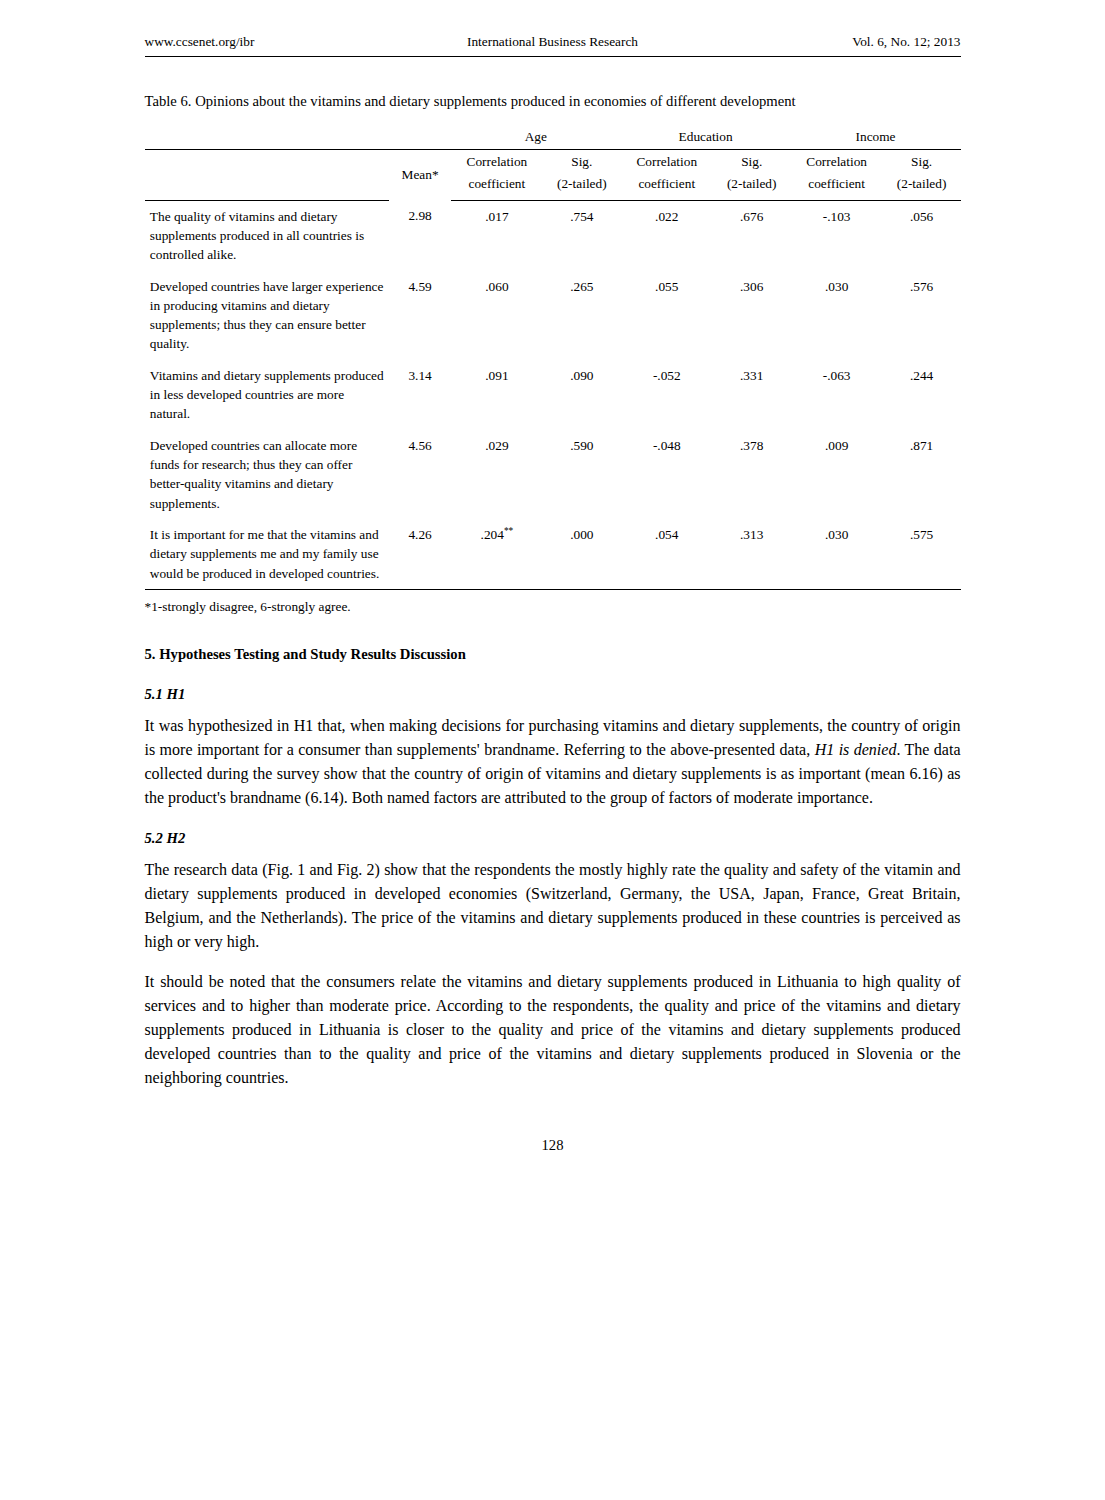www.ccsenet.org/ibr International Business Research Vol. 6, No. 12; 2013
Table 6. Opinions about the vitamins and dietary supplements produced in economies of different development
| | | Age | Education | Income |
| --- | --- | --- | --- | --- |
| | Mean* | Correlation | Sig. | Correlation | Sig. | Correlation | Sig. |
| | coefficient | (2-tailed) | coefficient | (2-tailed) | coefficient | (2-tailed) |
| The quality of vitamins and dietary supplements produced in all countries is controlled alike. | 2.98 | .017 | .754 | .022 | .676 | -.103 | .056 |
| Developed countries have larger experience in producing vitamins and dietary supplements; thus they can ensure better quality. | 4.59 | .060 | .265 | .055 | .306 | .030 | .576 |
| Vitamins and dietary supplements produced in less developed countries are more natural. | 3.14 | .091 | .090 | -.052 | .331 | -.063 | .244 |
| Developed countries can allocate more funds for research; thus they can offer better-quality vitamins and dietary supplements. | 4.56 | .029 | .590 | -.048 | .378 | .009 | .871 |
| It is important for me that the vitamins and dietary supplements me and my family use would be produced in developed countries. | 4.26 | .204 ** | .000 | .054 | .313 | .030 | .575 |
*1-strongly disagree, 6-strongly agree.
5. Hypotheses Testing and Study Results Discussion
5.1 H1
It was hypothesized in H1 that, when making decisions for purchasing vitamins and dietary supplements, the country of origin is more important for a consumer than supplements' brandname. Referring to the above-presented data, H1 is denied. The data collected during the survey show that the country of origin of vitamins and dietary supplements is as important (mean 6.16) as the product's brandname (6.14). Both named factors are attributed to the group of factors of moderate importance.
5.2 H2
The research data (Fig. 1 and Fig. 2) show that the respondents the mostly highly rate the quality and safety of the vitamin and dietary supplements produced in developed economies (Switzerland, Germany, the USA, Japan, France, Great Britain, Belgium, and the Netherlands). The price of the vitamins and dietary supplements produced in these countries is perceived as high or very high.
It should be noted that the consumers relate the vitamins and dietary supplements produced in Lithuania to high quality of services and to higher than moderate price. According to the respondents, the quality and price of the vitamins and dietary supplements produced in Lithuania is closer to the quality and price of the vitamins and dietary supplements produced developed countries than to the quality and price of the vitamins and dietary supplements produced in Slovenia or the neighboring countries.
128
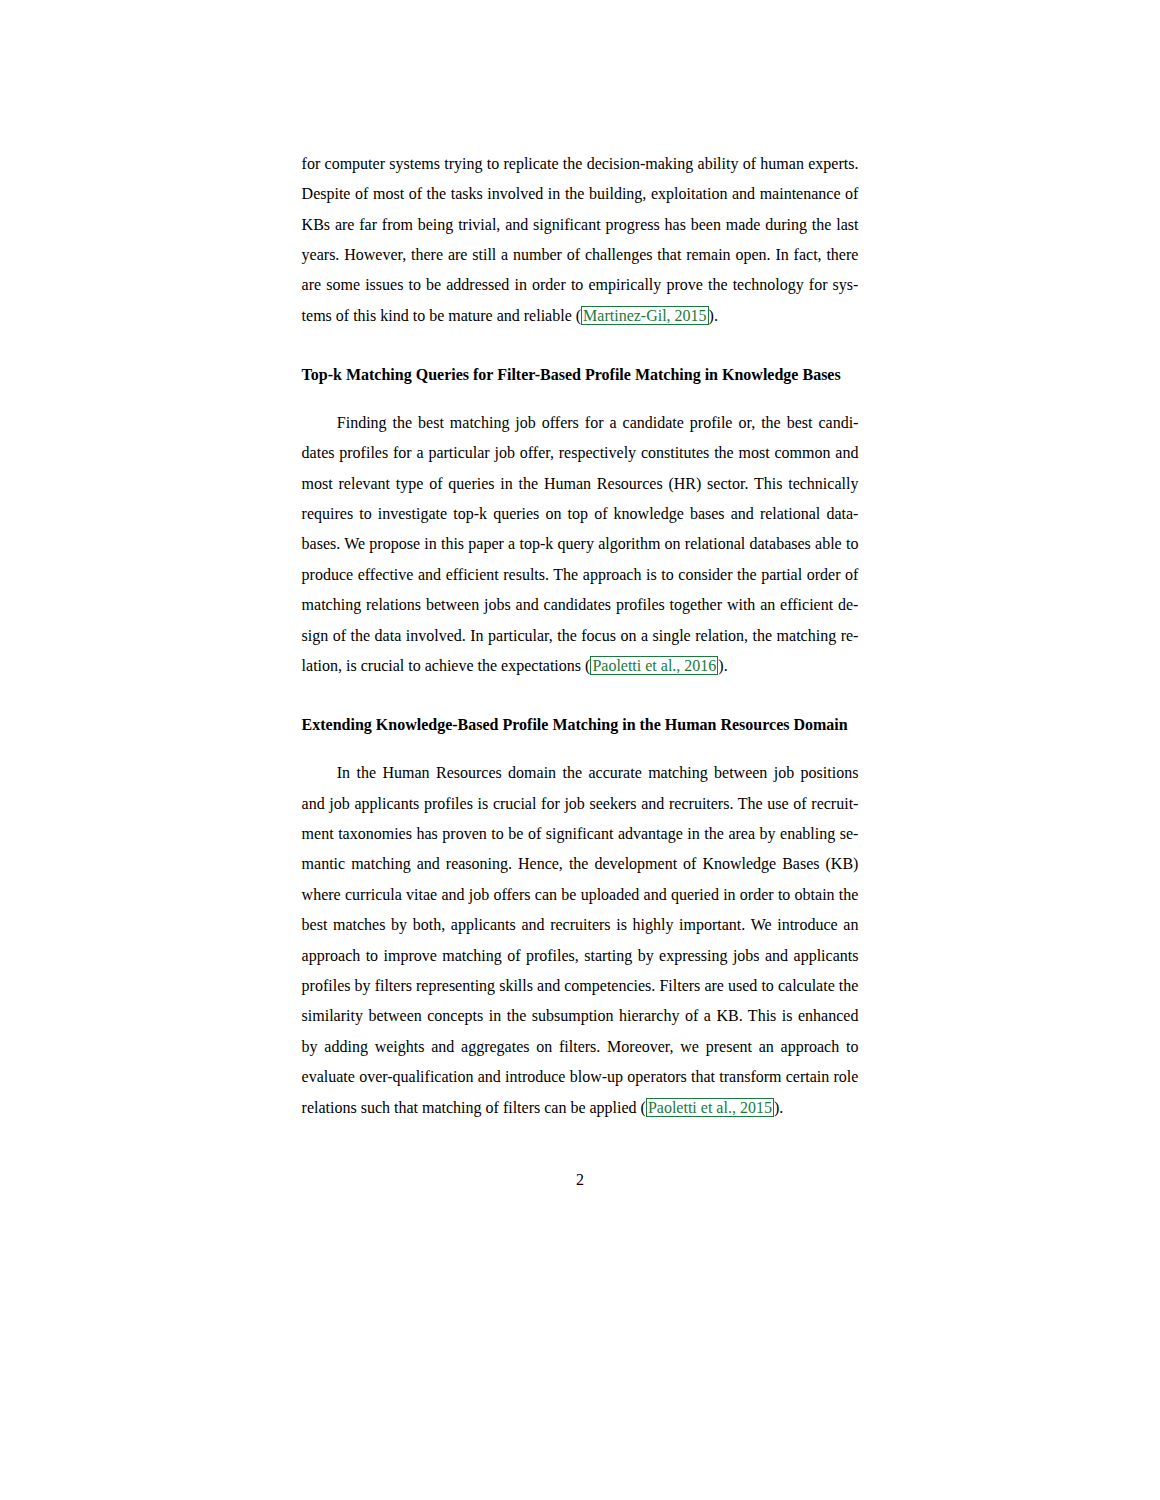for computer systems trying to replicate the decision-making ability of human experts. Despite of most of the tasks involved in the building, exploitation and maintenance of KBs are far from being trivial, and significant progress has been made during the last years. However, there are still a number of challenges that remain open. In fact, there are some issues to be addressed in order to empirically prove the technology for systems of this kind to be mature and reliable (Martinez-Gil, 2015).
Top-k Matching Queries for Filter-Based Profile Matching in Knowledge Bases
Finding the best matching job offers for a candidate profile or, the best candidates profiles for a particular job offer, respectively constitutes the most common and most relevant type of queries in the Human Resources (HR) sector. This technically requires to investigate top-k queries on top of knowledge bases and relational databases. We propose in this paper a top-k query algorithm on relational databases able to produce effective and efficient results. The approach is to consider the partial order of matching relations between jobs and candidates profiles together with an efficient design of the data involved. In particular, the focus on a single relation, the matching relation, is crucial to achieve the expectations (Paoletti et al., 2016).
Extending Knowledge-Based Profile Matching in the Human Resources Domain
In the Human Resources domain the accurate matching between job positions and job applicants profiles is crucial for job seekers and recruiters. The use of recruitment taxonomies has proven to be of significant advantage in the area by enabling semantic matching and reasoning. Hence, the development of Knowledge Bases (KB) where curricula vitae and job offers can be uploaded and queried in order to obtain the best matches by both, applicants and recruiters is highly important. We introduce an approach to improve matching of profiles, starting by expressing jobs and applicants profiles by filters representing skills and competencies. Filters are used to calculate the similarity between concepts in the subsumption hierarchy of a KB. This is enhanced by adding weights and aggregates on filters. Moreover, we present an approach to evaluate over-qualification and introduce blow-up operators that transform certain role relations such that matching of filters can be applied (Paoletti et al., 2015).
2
---
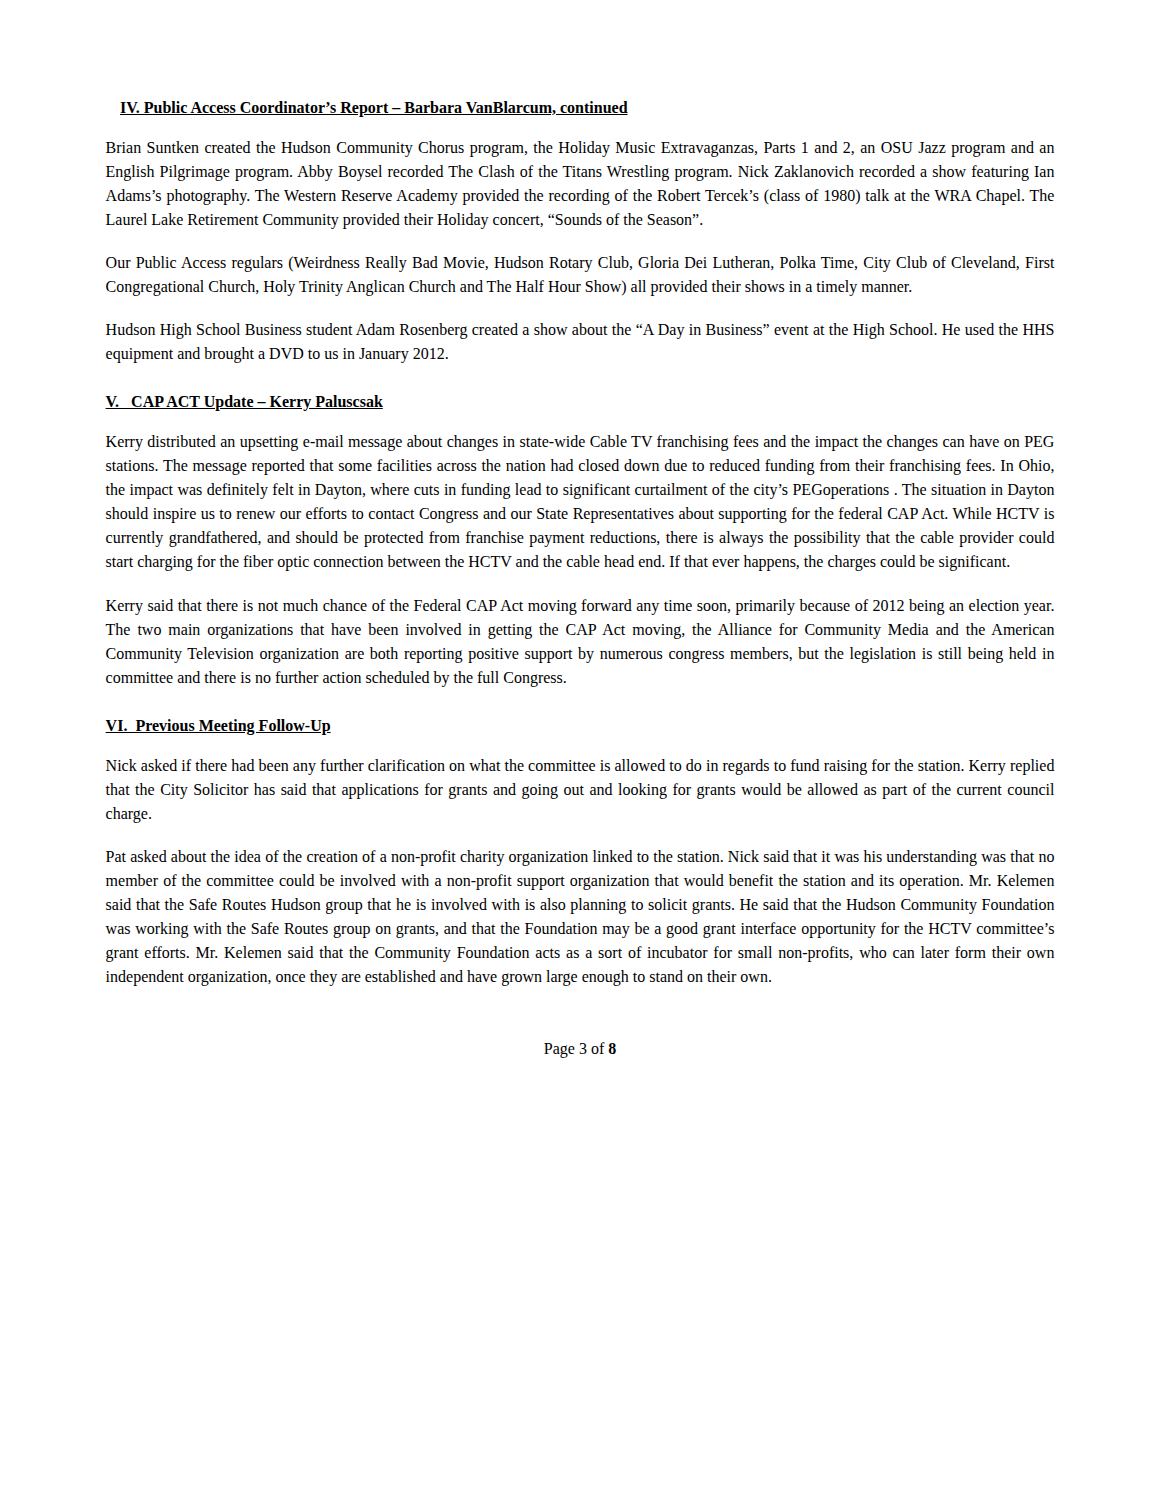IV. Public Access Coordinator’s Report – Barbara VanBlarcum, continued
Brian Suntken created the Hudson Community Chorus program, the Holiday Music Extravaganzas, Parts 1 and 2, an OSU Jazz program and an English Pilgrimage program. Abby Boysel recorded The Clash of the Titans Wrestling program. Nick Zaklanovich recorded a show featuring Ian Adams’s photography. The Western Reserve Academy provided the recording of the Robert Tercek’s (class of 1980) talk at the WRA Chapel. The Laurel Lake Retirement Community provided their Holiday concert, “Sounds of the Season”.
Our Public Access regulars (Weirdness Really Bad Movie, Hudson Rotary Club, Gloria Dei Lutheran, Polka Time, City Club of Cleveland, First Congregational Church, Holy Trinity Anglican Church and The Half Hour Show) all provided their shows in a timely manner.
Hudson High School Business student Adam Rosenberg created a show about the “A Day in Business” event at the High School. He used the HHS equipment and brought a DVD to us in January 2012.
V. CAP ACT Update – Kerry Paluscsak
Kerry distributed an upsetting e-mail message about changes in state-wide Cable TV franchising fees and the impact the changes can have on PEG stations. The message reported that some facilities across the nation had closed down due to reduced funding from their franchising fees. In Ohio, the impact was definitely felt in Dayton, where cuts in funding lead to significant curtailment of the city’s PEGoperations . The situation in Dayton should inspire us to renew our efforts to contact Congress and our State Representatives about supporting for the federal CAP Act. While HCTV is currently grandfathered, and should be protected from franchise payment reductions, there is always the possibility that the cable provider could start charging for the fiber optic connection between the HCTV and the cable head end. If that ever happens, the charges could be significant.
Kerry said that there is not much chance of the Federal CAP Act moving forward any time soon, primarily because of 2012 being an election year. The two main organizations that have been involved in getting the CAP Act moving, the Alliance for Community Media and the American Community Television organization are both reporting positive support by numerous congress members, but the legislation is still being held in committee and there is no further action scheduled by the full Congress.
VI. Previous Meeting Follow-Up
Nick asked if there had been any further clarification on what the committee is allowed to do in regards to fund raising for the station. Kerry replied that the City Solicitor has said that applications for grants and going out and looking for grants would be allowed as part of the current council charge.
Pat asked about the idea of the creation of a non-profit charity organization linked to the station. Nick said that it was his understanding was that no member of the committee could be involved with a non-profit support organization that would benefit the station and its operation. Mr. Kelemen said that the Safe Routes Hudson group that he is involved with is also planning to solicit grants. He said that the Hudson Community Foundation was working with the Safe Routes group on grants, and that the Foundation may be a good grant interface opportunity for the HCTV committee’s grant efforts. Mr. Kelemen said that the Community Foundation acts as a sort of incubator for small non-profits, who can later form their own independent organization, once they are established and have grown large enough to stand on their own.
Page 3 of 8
...
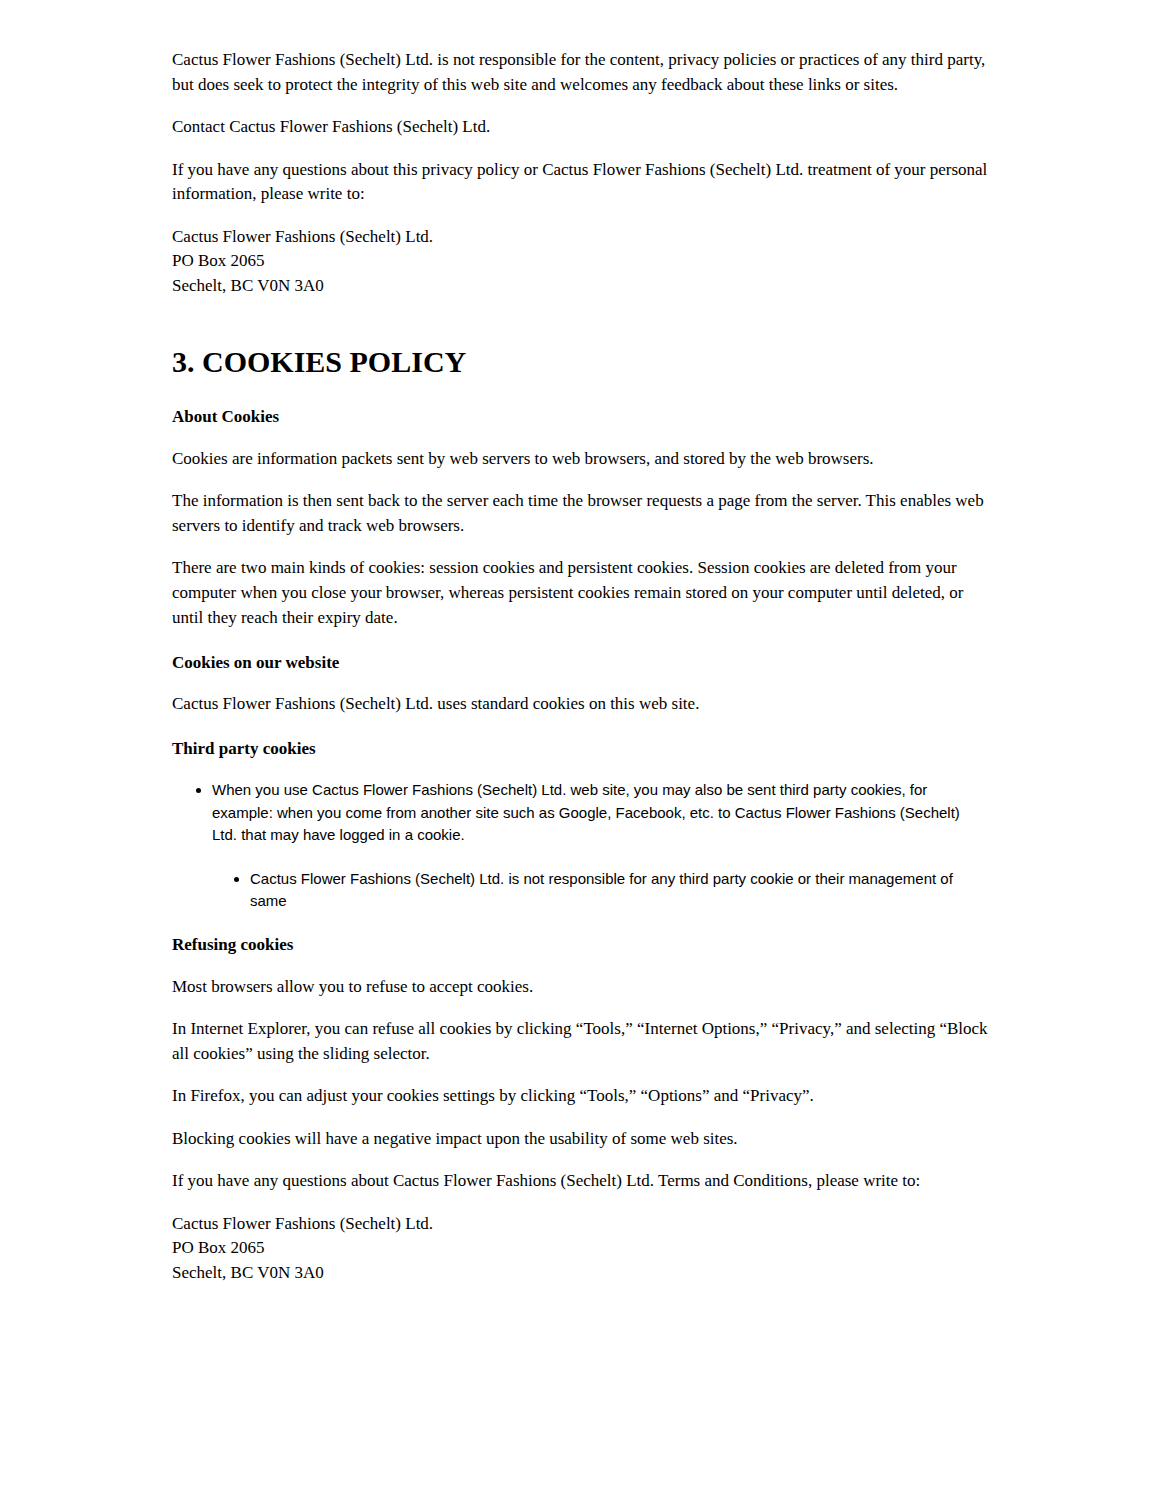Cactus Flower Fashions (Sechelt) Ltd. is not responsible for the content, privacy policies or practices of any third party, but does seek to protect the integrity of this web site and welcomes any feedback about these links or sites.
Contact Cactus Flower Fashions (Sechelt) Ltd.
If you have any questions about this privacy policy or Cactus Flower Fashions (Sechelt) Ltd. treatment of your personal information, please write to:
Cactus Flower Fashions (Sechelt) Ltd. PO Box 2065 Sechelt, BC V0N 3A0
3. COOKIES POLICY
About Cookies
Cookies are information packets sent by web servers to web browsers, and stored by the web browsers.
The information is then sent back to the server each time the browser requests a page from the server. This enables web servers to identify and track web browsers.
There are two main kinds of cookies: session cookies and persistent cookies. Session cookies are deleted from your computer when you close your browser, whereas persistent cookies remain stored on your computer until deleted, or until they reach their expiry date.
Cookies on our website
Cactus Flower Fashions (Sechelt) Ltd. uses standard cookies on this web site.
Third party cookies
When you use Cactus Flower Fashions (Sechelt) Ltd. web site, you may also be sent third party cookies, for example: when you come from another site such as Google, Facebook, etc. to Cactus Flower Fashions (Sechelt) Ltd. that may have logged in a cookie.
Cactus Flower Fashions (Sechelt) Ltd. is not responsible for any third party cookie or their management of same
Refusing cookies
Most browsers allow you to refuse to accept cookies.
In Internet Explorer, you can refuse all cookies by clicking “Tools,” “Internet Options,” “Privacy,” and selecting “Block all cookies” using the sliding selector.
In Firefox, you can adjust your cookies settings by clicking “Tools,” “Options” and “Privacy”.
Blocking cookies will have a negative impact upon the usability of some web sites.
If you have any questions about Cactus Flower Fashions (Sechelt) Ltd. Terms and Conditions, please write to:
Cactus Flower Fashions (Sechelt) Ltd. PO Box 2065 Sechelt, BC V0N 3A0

PROBLEM: Find all lines in the records that hold the word "Tools". Copy them.

FINAL ANSWER:
In Internet Explorer, you can refuse all cookies by clicking “Tools,” “Internet Options,” “Privacy,” and selecting “Block all cookies” using the sliding selector.
In Firefox, you can adjust your cookies settings by clicking “Tools,” “Options” and “Privacy”.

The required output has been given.